Can there be a floor and a ceiling for global drug safety and quality? Even as we move toward differential pricing, should we allow some countries to have lower standards than others “based on local situations?”
In his 1946 “Sinews of Peace” speech Winston Churchill famously remarked, “From Stettin in the Baltic to Trieste in the Adriatic, an iron curtain has descended across the Continent.”
Has an iron curtain today descended on drug safety and quality on many other continents?
Word has it a new WHO study reports that only 20% of member nations have drug regulatory capacity to properly ensure the safety of their national drug supplies. Yikes.
To paraphrase the British Bulldog, the safety of the world’s drug supply, ladies and gentlemen, requires a new unity from which no nation should be permanently outcast.
It’s time to actively and aggressively pursue FDA Commissioner Peggy Hamburg’s call for a regulatory Marshall Plan to help build, nation-by-nation, global systems for both quality and safety.
Unarguably, two of the most important health advances of the past 200 years are public sanitation and a clean water supply. Those achievements helped to control as many public health scourges as medical interventions helped eradicate. A rising tide floats all boats.
Working together to raise the regulatory performance of all nations will help all nations (even the 20% deemed “capable” by the WHO) to create sound foundations to address a multitude of quality and safety dilemmas such the manufacturing of biosimilars, the control of API and excipient quality, pharmacovigilance and, yes, even counterfeiting.
When Paul Orhii, Director-General of Nigeria’s National Agency for Food and Drug Administration and Control, complained to the Chinese government that China was the origin of many of the counterfeit medicines in Nigeria, he was bluntly told Beijing was not responsible for the quality of medicines in Nigeria
When it comes to the safety of pharmaceuticals and medical devices, can one man’s ceiling be another man’s floor?
And how does this fit into the debate over trade policy versus trade practice? Should medical products that are determined not to meet any given national standard be allowed to be exported to other countries? Should there be a “good enough for me, good enough for thee” standard for international trade in pharmaceuticals and medical devices?
According to Poor Quality Drugs and Global Trade: A Pilot Study (a new paper from the National Bureau of Economic Research), Indian pharmaceutical companies are selling lower quality drugs at higher prices in Africa while at home on the Subcontinent, they’re selling the same drugs, manufactured to a higher quality standard at lower prices.

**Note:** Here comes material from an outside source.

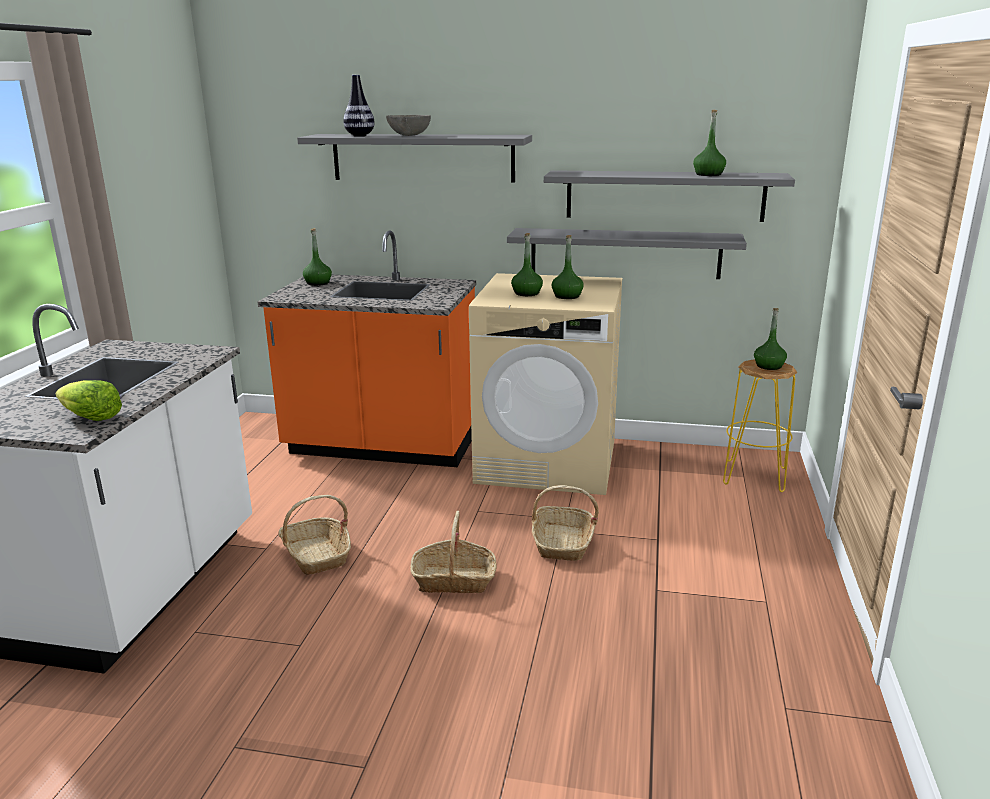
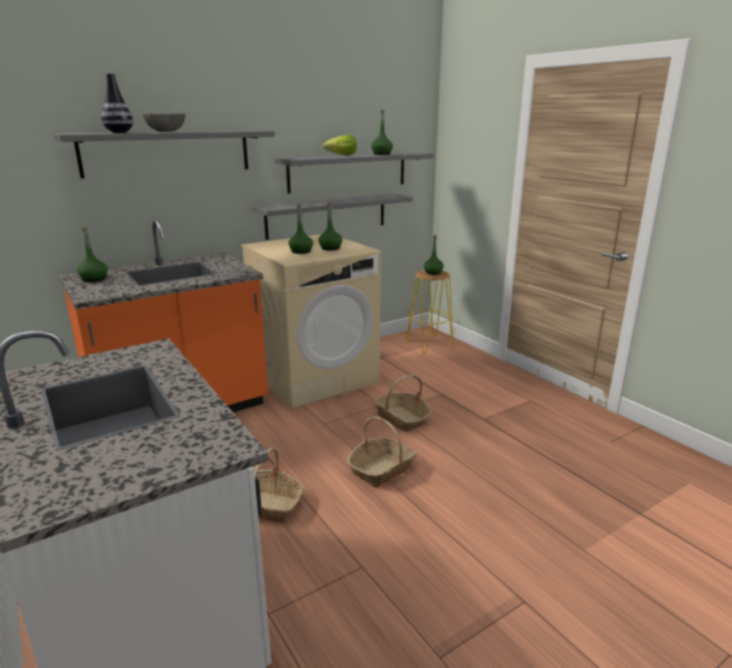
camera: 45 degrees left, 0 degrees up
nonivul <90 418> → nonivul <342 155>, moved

According to the paper’s abstract:
Experts claim that some Indian drug manufacturers cut corners and make substandard drugs for markets with non-existent, under-developed or emerging regulatory oversight, notably Africa. This paper assesses the quality of 1470 antibiotic and tuberculosis drug samples that claim to be made in India and were sold in Africa, India, and five mid-income non-African countries. We find that 10.9% of those products fail a basic assessment of active pharmaceutical ingredients (API), and the majority of the failures are substandard (7%) as they contain some correct API but the amount of API is under-dosed. The distribution of these substandard products is not random: they are more likely to be found as unregistered products in Africa than in India or non-African countries. Since this finding is robust for manufacturer-drug fixed effects, one likely explanation is that Indian pharmaceutical firms and/or their export intermediaries do indeed differentiate drug quality according to the destination of consumption.

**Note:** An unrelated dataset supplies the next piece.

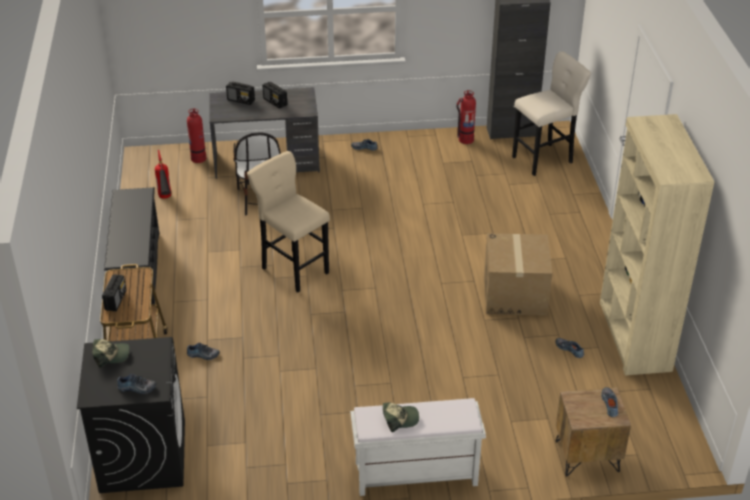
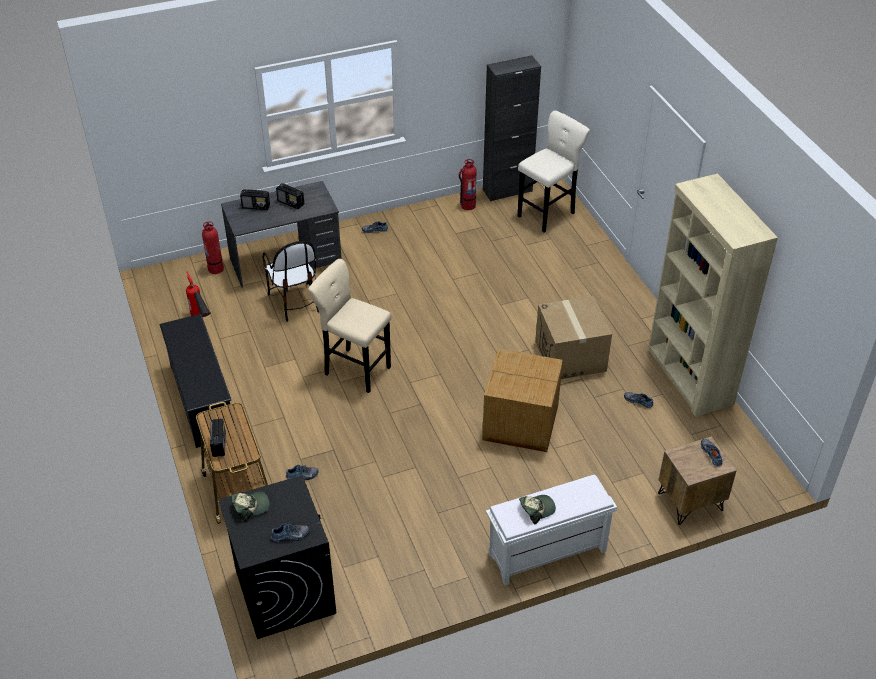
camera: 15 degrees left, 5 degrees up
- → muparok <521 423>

That’s the unfortunate distinction between trade policy and trade practice. Is this an issue for TRIPS? Should TRIPS Article 61 be amended to include punishments and penalties for those who export medicines and medical devices that do not meet a certain global standard?
While domestic standards are undeniably an issue of domestic sovereignty, shouldn’t there be transparency as to how any given nation defines safety and quality? “Market authorization” means one thing in the context of the MHRA, the FDA, the EMA, and Health Canada (to choose only a few “gold standard” examples), but how are we to judge the regulatory competencies of other national systems? Is that the responsibility of the WHO via a better-developed (and far more transparent) pre-qualification scheme? Or regional arbiters? Should there be “reference regulatory systems” as there are reference nations for pricing decisions? Should there be regulatory reciprocity?
All the more reason for “gold standard” nations to undertake a regulatory Marshall Plan to help build global systems for drug quality and safety.
The harmonization of global trade policy and practice is essential to the sinews of international medicines quality and safety.